**Excerpted passage**

>>

Here are some key takeaways

  • The Cookstove sub-sector offers a globally significant opportunity to reduce greenhouse gas emissions. However, to date, there have been concerns surrounding the quality and integrity of these projects.

  • Methodologies and standards are continually evolving in response to these criticisms; but the onus is on projects to adopt these improved measures and show transparency in their reporting.

  • There is a demand for high quality cookstove credits and, if the price is right, there is no reason why projects cannot deliver this.

Contents

Introduction

Roughly one-third of the global population, primarily in the global south, relies on biomass or highly polluting fuels for household cooking.¹ The greenhouse gas emissions from burning non-renewable biomass for cooking equate to approximately 2% of global emissions, putting the climate impact of household cooking on a plane with the global commercial aviation industry.², ³ These practices are also cited to be responsible for more than 25% of  global black carbon emissions, which are linked to millions of premature deaths every year.⁵ A switch to clean cooking is a necessary climate action, and carbon finance could be fundamental to enabling this transition.

There are several reasons driving the prevalence of polluting cooking practices, all of which are technically surmountable with interventions backed by climate finance. The main barriers to the adoption of clean cooking techniques are financial constraints, access to fuels and technologies, awareness of the benefits from clean cooking, linked with inexorable ties to traditional methods, and logistical issues, including reaching last mile users and ensuring quality production. There are feasible solutions to all of these barriers; using carbon finance to help implement marketing campaigns and distribute quality, affordable cookstoves. However, despite their clear value, improved cookstove projects are increasingly coming under fire. 

This is primarily due to a lack of transparency driving a lack of trust, raising integrity concerns and questioning quality in the market. Our analysis finds that common issues are to do with additionality - driven by uncertainty over how important carbon finance is to the project’s operations, and with over-crediting - driven by uncertainty in projects’ emission reduction calculations. These problems are pervasive across the projects we have rated in this sub-sector, and, based on literature and market commentary, appear to be systematic across the sector group. The issues are routinely flagged in our ratings and have also been discussed in detail in our published methodology for rating Household Devices projects.

Rather than shining a torch on problems that are already under the spotlight, the aim of this piece is to highlight that there is a spectrum of quality even in this sector, and that it can be possible to purchase reliable credits from an improved cookstove project. 

Standards developments

In 2007, the Clean Development Mechanism (CDM) pioneered the introduction of improved cookstove projects to the VCM. This was through the development of two small-scale methodologies that were designed to target both fuel-switch and improved efficiency projects. Since then, we have seen the rapid and continual growth and revision of cookstove methodologies (Chart 1).

Chart 1. A timeline of the major cookstove methodologies with key version updates.

Newer methodologies have generally improved on previous metrics and measures to help ensure quality. For example, the Gold Standard Metered & Measured methodology requires direct measurement of energy or fuel consumption. Stove Use Monitors (SUMs) or other metering technologies must be in place to monitor usage of all project devices in order to inform both baseline and project emissions. This reduces sampling risks and helps to eliminate bias, enabling data-driven proximations. By contrast, other earlier methodologies in the sector allow projects to adopt 100% usage rates based solely on the survey question ‘do you use the project cookstove?’ - an assessment that is subject to significant uncertainty and reliability issues.

<<

**Objective 1**
Rewrite the entries below as a numbered list, starting at the first entry and ending at the line that contains "2014 | Nominated". Leave out any blank lines.

**Raw records**
>>

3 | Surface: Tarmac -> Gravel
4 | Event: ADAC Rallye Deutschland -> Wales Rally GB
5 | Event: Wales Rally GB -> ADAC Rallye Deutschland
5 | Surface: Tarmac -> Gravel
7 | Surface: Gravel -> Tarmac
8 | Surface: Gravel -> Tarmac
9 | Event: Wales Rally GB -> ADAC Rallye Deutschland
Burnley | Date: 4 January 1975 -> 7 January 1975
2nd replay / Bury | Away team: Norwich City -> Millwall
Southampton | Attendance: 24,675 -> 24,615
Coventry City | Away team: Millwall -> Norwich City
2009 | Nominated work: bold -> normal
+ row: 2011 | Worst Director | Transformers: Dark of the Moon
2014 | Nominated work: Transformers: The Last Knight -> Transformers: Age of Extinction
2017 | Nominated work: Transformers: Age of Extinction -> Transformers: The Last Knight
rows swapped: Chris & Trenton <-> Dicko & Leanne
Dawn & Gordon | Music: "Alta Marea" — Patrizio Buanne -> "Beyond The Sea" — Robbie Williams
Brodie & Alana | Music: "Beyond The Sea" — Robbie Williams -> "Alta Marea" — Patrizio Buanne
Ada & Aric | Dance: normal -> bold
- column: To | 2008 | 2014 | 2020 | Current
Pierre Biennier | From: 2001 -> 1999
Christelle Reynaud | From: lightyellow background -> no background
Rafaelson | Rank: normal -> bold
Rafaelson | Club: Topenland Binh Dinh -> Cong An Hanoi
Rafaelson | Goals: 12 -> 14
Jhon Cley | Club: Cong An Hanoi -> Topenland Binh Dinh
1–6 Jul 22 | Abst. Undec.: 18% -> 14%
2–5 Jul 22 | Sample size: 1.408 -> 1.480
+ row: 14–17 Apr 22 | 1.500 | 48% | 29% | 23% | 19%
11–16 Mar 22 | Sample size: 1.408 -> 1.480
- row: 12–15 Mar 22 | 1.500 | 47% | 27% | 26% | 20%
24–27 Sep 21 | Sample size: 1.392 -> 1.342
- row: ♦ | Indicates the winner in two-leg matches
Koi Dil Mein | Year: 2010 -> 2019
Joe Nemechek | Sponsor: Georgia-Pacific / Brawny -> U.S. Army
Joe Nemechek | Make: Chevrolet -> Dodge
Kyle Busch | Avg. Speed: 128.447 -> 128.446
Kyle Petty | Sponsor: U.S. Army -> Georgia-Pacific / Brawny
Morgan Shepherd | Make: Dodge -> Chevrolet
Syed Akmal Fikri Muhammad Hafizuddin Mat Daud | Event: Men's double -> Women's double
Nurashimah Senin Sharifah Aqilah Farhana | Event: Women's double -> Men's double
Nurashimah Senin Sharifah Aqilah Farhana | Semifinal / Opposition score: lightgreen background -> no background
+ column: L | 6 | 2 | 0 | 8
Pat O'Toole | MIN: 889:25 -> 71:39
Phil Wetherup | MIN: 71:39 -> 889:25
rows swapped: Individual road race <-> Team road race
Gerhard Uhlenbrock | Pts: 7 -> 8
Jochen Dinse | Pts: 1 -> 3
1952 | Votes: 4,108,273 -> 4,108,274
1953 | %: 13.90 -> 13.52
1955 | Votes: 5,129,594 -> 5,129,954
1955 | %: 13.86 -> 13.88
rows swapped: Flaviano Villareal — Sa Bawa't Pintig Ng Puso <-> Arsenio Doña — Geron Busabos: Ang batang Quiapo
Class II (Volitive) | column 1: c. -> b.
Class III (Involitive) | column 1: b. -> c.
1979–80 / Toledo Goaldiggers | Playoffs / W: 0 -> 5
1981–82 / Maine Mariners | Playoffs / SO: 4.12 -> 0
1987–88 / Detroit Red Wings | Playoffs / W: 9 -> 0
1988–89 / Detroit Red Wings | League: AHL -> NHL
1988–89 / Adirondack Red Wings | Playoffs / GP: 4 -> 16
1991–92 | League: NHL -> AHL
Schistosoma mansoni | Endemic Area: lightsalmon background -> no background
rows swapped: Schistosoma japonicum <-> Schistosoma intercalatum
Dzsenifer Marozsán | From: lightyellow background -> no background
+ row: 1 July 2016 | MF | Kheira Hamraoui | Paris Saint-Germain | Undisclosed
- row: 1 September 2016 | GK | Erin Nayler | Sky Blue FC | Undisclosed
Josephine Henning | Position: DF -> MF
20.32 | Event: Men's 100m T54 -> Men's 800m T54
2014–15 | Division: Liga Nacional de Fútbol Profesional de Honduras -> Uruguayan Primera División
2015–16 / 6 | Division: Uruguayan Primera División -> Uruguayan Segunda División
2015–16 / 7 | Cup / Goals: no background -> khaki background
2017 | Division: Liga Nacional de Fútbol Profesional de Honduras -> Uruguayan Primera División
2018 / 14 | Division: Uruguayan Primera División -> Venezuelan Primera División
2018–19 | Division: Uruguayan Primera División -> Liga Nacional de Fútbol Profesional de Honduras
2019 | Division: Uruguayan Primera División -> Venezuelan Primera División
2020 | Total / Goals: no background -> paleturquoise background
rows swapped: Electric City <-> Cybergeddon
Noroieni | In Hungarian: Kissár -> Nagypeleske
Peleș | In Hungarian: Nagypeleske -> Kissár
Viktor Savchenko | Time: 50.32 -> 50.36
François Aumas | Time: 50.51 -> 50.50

<<

**Objective 2**
Please print the part of the cookstove excerpt above starting at "Roughly one-third of" and ending at "enabling this transition.", word for word.

**Task output 1**
1. 3 | Surface: Tarmac -> Gravel
2. 4 | Event: ADAC Rallye Deutschland -> Wales Rally GB
3. 5 | Event: Wales Rally GB -> ADAC Rallye Deutschland
4. 5 | Surface: Tarmac -> Gravel
5. 7 | Surface: Gravel -> Tarmac
6. 8 | Surface: Gravel -> Tarmac
7. 9 | Event: Wales Rally GB -> ADAC Rallye Deutschland
8. Burnley | Date: 4 January 1975 -> 7 January 1975
9. 2nd replay / Bury | Away team: Norwich City -> Millwall
10. Southampton | Attendance: 24,675 -> 24,615
11. Coventry City | Away team: Millwall -> Norwich City
12. 2009 | Nominated work: bold -> normal
13. + row: 2011 | Worst Director | Transformers: Dark of the Moon
14. 2014 | Nominated work: Transformers: The Last Knight -> Transformers: Age of Extinction

**Task output 2**
Roughly one-third of the global population, primarily in the global south, relies on biomass or highly polluting fuels for household cooking.¹ The greenhouse gas emissions from burning non-renewable biomass for cooking equate to approximately 2% of global emissions, putting the climate impact of household cooking on a plane with the global commercial aviation industry.², ³ These practices are also cited to be responsible for more than 25% of  global black carbon emissions, which are linked to millions of premature deaths every year.⁵ A switch to clean cooking is a necessary climate action, and carbon finance could be fundamental to enabling this transition.